I’ve always wondered how my dividend growth portfolio was doing vs some common index, like the S&P500. I’ve got lots of S&P stocks like CocaCola (KO) in there. But I’m missing some of the big boys like Apple. So does the lack of certain non-dividend stocks hinder my capital gains? Maybe it helps?
I’ve heard a lot of investors say that they think that their dividend growth stocks are as good as an index fund. Thinking only gets you so far. So let’s play every scientist’s favorite game: shut up and do the experiment. It’s time to put things to the test (*).
There isn’t an easy way to compare my portfolio to the S&P500 since I’m continually adding new capital, while the S&P just says that it went up by 13% last year. Basically I need a way to control for capital additions while still being able to track stock appreciation (capital gains). Below are the rules that I developed in order to present the most fair comparison I could.
- The performance of the S&P500 will be measured by SPY, an S&P500 exchange traded fund, which seeks to replicate the performance of the S&P500 index.
- Any time I buy or sell a stock in my dividend growth portfolio, I must buy or sell an equivalent amount of SPY on the same day.
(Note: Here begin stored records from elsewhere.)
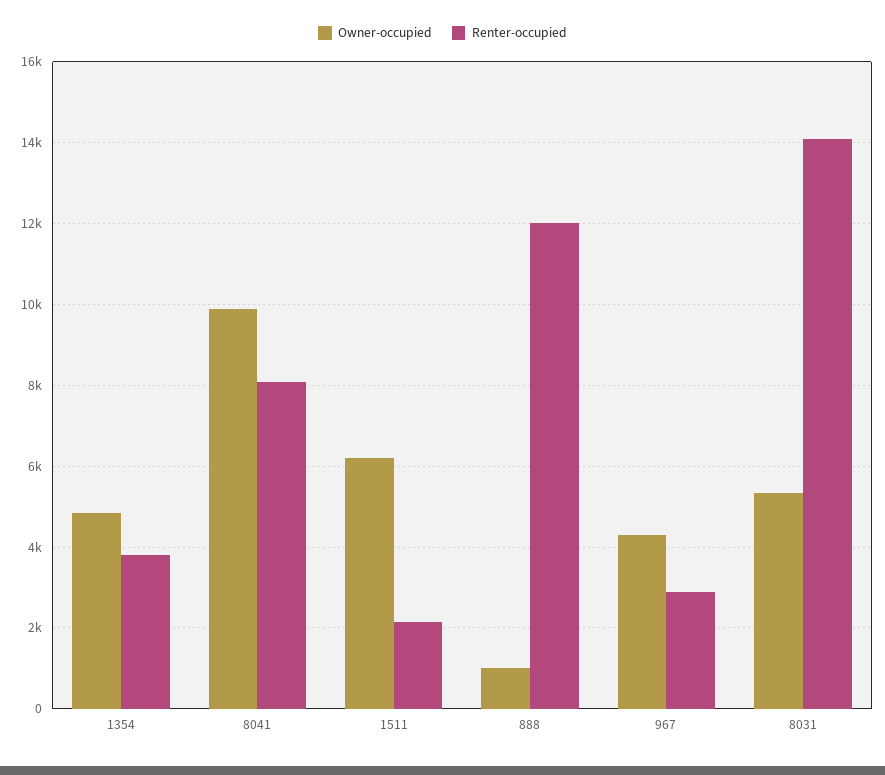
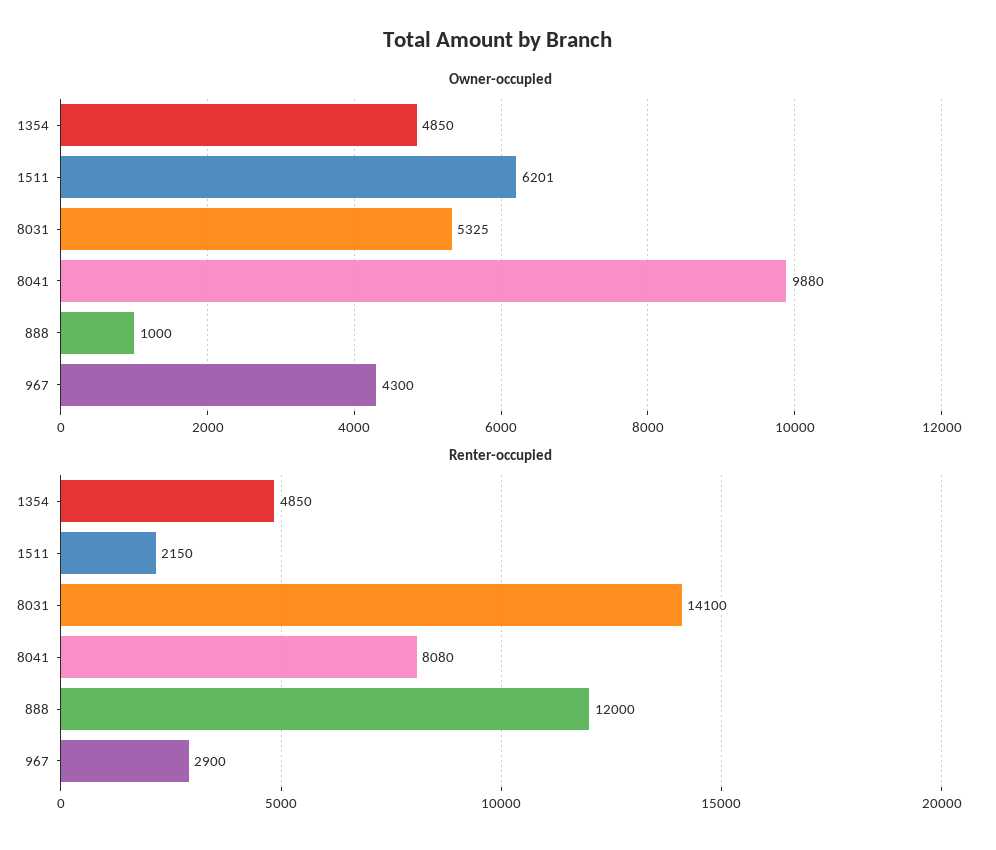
  {
    "Owner-occupied": {
      "1354": 4850,
      "8041": 9880,
      "1511": 6201,
      "888": 1000,
      "967": 4300,
      "8031": 5325
    },
    "Renter-occupied": {
-     "1354": 3800,
+     "1354": 4850,
      "8041": 8080,
      "1511": 2150,
      "888": 12000,
      "967": 2900,
      "8031": 14100
    }
  }

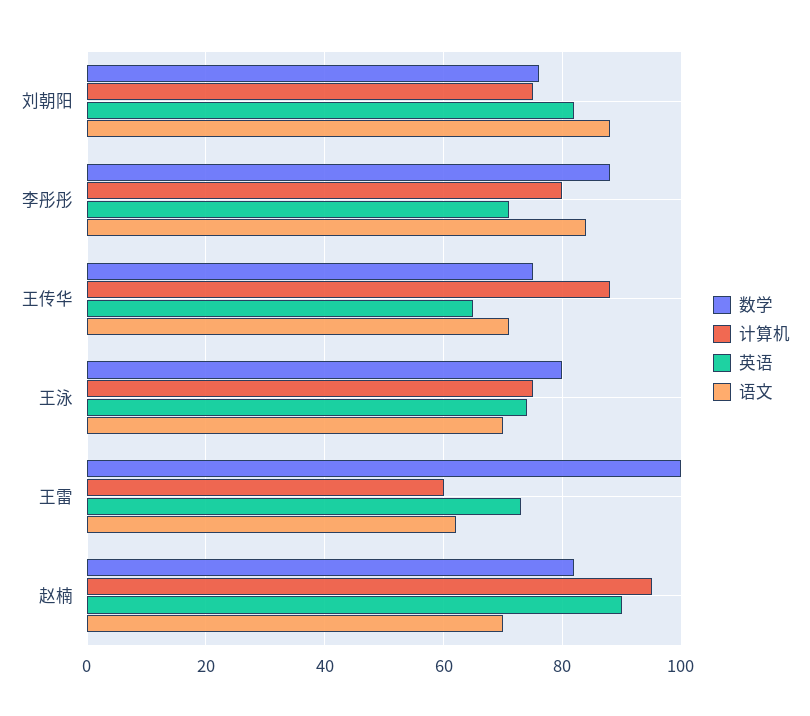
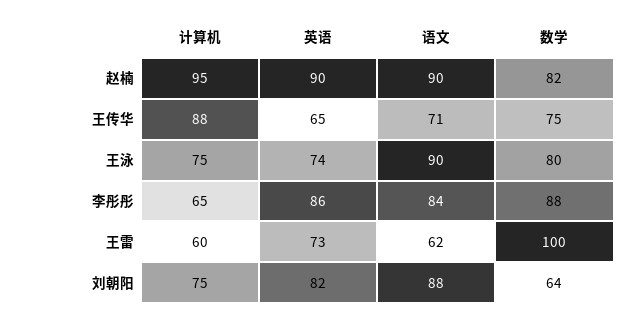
  {
    "数学": {
-     "刘朝阳": 75,
+     "刘朝阳": 64,
      "李彤彤": 88,
      "王传华": 75,
      "王泳": 80,
      "王雷": 100,
      "赵楠": 82
    },
    "计算机": {
      "刘朝阳": 75,
-     "李彤彤": 80,
+     "李彤彤": 65,
      "王传华": 88,
      "王泳": 75,
      "王雷": 60,
      "赵楠": 95
    },
    "英语": {
      "刘朝阳": 82,
-     "李彤彤": 70,
+     "李彤彤": 86,
      "王传华": 65,
      "王泳": 74,
      "王雷": 73,
      "赵楠": 90
    },
    "语文": {
      "刘朝阳": 88,
      "李彤彤": 84,
      "王传华": 71,
-     "王泳": 70,
+     "王泳": 90,
      "王雷": 62,
-     "赵楠": 70
+     "赵楠": 90
    }
  }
For example: If I buy 100 shares of KO on July 2nd, 2011 for $4,000. I must buy $4,000 worth of SPY on July 2nd, 2011.
- Only changes in the stock’s price are tracked. Dividends are ignored since they get dumped back into the capital pile for reinvestment (see point #2).
- My high yield portfolio and options that did not result in assignment are ignored. I want to focus solely on my dividend growth portfolio.
The Results (in a pretty graph):
What happened in 2011?
In mid 2011 our government was in the middle of the debt ceiling debate. Basically a gigantic exercise in political stupidity where an artificial crisis was created and artificial deadlines established. Congress decided that brinkmanship was a better answer than compromise and the whole fiasco ran out until well past the eleventh hour. The markets responded, as markets do, by engaging in a frantic drunken orgy of reflexive selling. The speculators and algorithms held a firesale and dumped everything in sight regardless of how good or bad the company actually was?
My best guess is that dividend growth stocks recovered faster than the S&P as a whole, which led to my portfolio pulling above the S&P500.
I am very happy that I am at least matching the S&P500 in terms of capital gaines, and even pulling ahead of it. Over the long term, I expect that my portfolio will go back to overlapping with the S&P500. Given that most of my dividend growth stocks have betas around 1, this is not unexpected.
If anything, this exercise really drives home the importance of trying to find undervalued, over-performing, dividend paying stocks. Much like good employees, they’re hard to come by.
But what about the dividends?
Since I’ve been focused on building my principal I’ve ignored the effects of dividends, since I’ve been treating them like all other capital and using them to buy more shares.
But consider the following. For 2012, my dividend growth portfolio had a yield of 3.04% (not YOC) compared to the SPY’s yield of 2.17%. My portfolio’s yield is actually higher than 3.04% because I just added up all the dividends that I received and divided by the value of the portfolio at the end of 2012. Since many positions were opened later in the year, I did not get a complete year’s worth of dividends from them.
Disclosure: I’m long KO.
(*) Investing is totally, exactly, like capoeira.
Readers: Have you compared your portfolio’s performance to a major index? If so, what method did you use to make the comparison? How are you doing relative to the S&P500 (or your chosen index)?